Vote for peace by not voting

This poster was produced in 1964 by the New York Committee, Anti-Vote Campaign. The Anti-Vote Campaign was an apolitical group made up of individuals, anarchists, radicals, and libertarians. (Internet Public Library)

This is the quadrennial moment when I’m lectured to by friends and self-appointed champions of the American way that I am a lout because I refuse to vote in presidential elections. Not in this current one nor any in the past.

Some of my lecturers dismiss me as an addled purist with a tad too much idealism for this fallen world of compromises. Others say that if I don’t vote, I have no right to complain about the outcome. Still others — and now it gets mean — tell me that I’m a despicable ingrate who dishonors all those brave souls who risked their lives toiling for voting rights.

I wish I could vote. I’m told it produces a patriotic tingle, a feeling of joy that I am fortunate enough to live in a land where the little people have a say. When arguing against voting I know that I’m going up against semi-sacred bromides: We have a civic duty to make our voices heard, voting is a privilege. And the ever apocalyptic: This is the most crucial election ever. I’m aware that I might as well be making a case that motherhood is evil and apple pie is poisonous.

Three kryptonite reasons, however, keep me from lining up at the polling booth.

1) No matter who wins the presidency, the gears of the American war machine will continue to be energetically oiled from the White House. As a pacifist, I can’t in conscience vote. Presidents are sworn in by vowing to preserve, protect and defend the Constitution, a flawed document that sanctions violence. Article I, Section 8 and Article II, Section 2 spell out that the president “shall be commander in chief” and the work of Congress is to declare wars and raise money for the military. Voting means assenting to military violence — of late the killing of uncountable civilians in Iraq and Afghanistan to the loss of life to American soldiers either by enemy fire or suicides — as a way to solve or manage conflicts. Modern presidents are more bombers-in-chief than commanders-in-chief, and with Obama, the Nobel Peace laureate, the drone bomber-in-chief. Voting assures that the United States will remain the world’s most martial nation, waging wars like those in Iraq and Afghanistan that can’t be won, explained or afforded. Martin Luther King Jr.’s 1967 judgment holds: “The greatest purveyor of violence in the world today [is] my own government.” And, “A nation that continues year after year to spend more money on military defense than on programs of social uplift is approaching spiritual death.”

2) The three presidential debates were rigged.
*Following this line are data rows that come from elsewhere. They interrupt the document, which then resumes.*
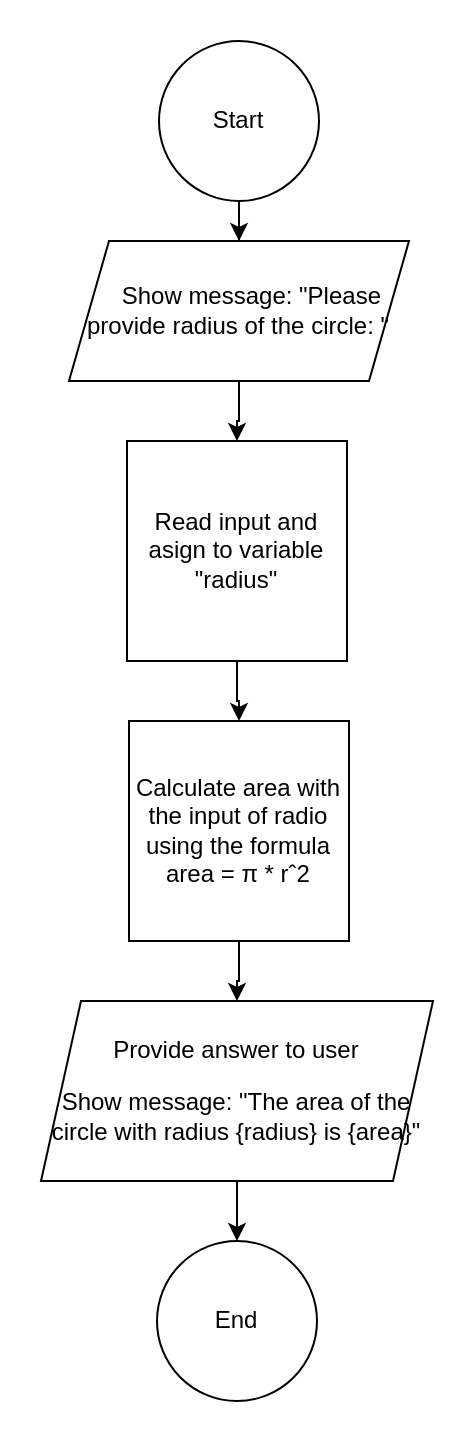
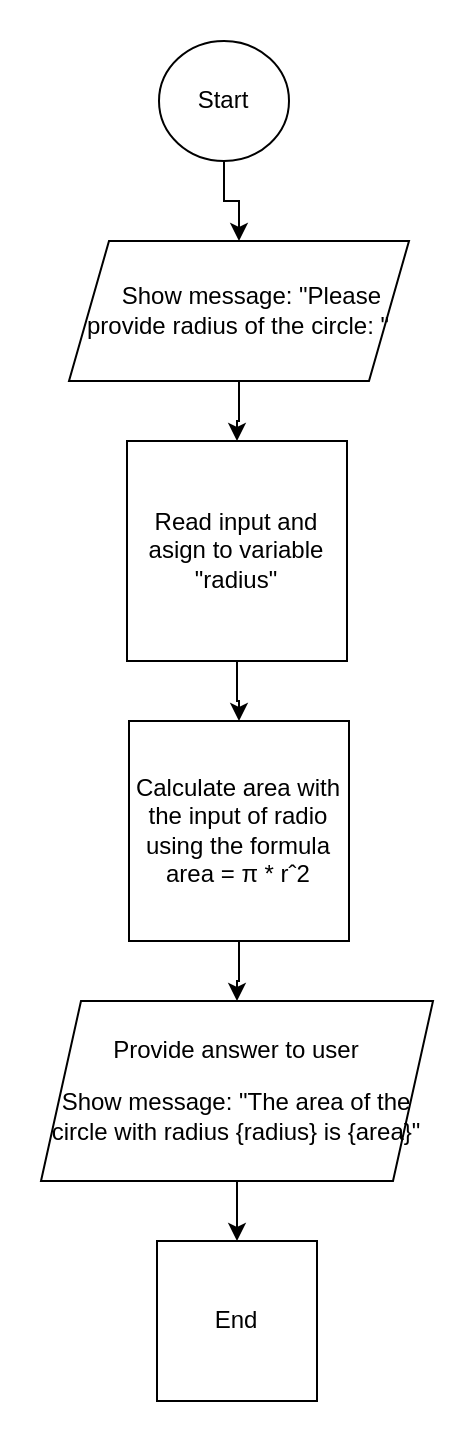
  <mxCell id="0" />
  <mxCell id="1" parent="0" />
  <mxCell id="2" value="" style="edgeStyle=orthogonalEdgeStyle;rounded=0;orthogonalLoop=1;jettySize=auto;html=1;" edge="1" parent="1" source="3" target="5"><mxGeometry relative="1" as="geometry" /></mxCell>
  <mxCell id="3" value="&amp;nbsp; &amp;nbsp; Show message: &quot;Please provide radius of the circle: &quot;" style="shape=parallelogram;perimeter=parallelogramPerimeter;whiteSpace=wrap;html=1;fixedSize=1;" vertex="1" parent="1"><mxGeometry x="34" y="120" width="170" height="70" as="geometry" /></mxCell>
  <mxCell id="4" value="" style="edgeStyle=orthogonalEdgeStyle;rounded=0;orthogonalLoop=1;jettySize=auto;html=1;" edge="1" parent="1" source="5" target="7"><mxGeometry relative="1" as="geometry" /></mxCell>
  <mxCell id="5" value="Read input and asign to variable &quot;radius&quot;" style="whiteSpace=wrap;html=1;aspect=fixed;" vertex="1" parent="1"><mxGeometry x="63" y="220" width="110" height="110" as="geometry" /></mxCell>
  <mxCell id="6" value="" style="edgeStyle=orthogonalEdgeStyle;rounded=0;orthogonalLoop=1;jettySize=auto;html=1;" edge="1" parent="1" source="7" target="9"><mxGeometry relative="1" as="geometry" /></mxCell>
  <mxCell id="7" value="&lt;meta charset=&quot;utf-8&quot;&gt;Calculate area with the input of radio using the formula area = π * rˆ2" style="whiteSpace=wrap;html=1;aspect=fixed;" vertex="1" parent="1"><mxGeometry x="64" y="360" width="110" height="110" as="geometry" /></mxCell>
  <mxCell id="8" value="" style="edgeStyle=orthogonalEdgeStyle;rounded=0;orthogonalLoop=1;jettySize=auto;html=1;" edge="1" parent="1" source="9" target="10"><mxGeometry relative="1" as="geometry" /></mxCell>
  <mxCell id="9" value="&lt;p&gt;Provide answer to user&lt;/p&gt;&lt;p&gt;    Show message: &quot;The area of the circle with radius {radius} is {area}&quot;&lt;/p&gt;" style="shape=parallelogram;perimeter=parallelogramPerimeter;whiteSpace=wrap;html=1;fixedSize=1;" vertex="1" parent="1"><mxGeometry x="20" y="500" width="196" height="90" as="geometry" /></mxCell>
- <mxCell id="10" value="End" style="ellipse;whiteSpace=wrap;html=1;aspect=fixed;" vertex="1" parent="1"><mxGeometry x="78" y="620" width="80" height="80" as="geometry" /></mxCell>
+ <mxCell id="10" value="End" style="whiteSpace=wrap;html=1;aspect=fixed;rounded=0;" vertex="1" parent="1"><mxGeometry x="78" y="620" width="80" height="80" as="geometry" /></mxCell>
  <mxCell id="11" value="" style="edgeStyle=orthogonalEdgeStyle;rounded=0;orthogonalLoop=1;jettySize=auto;html=1;" edge="1" parent="1" source="12" target="3"><mxGeometry relative="1" as="geometry" /></mxCell>
- <mxCell id="12" value="Start" style="ellipse;whiteSpace=wrap;html=1;aspect=fixed;" vertex="1" parent="1"><mxGeometry x="79" y="20" width="80" height="80" as="geometry" /></mxCell>
+ <mxCell id="12" value="Start" style="ellipse;whiteSpace=wrap;html=1;aspect=fixed;" vertex="1" parent="1"><mxGeometry x="79" y="20" width="65" height="60" as="geometry" /></mxCell>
Why were only Barack Obama and Mitt Romney allowed onstage, as if we have only a two-party political system? The rigging means that the Libertarians’ Gary Johnson, the Greens’ Jill Stein, the Socialists’ Stewart Alexander and the Constitution Party’s Virgil Goode have no ideas worth hearing. It means that the evasions, lies and posturings of Obama and Romney go unchallenged by third party voices. Would the country be worse off if we had heard Jill Stein denouncing Obama and Romney for rarely mentioning the growing homeless population or the need to reform the nation’s prisons. Would it be worse off if Gary Johnson took on the sleepwaking Obama in the first debate for his failure to close Guantanamo? Would it be worse off if Stewart Alexander cornered Romney for calling 47 percent of Americans parasites?

3) The Electoral College might have worked in the late 18th century but it doesn’t now. We’re told that voters in some nine states — from Florida to Nevada — will decide the outcome. It could even be decided by the tally in one county in Ohio. Four presidents have been elected because they won the popular vote but lost in the Electoral College. People who vote are perpetuating a backward system that has little to do with honest elections. Those of us who won’t vote are refusing to be suckered into believing that presidential elections — highly bankrolled orchestrations driven by two candidates who over-promise and under-deliver — are democracy at work. In the October 20, 1956, issue of The Nation, W.E.B. DuBois wrote:

I shall not go to the polls. I have not registered. I believe that democracy has so far disappeared in the United States that no “two evils” exist. There is but one evil party with two names, and will be elected despite all I can do or say.

Rather than pulling levers or filling bubbles once every four years, I prefer to vote everyday: by deciding where to spend my time and my money, by deciding what I can do to increase peace and decrease violence, by casting my daily ballot to get personally involved in efforts to make a difference. Little that happens on Election Day can alter my or anyone else’s moral obligation to do that.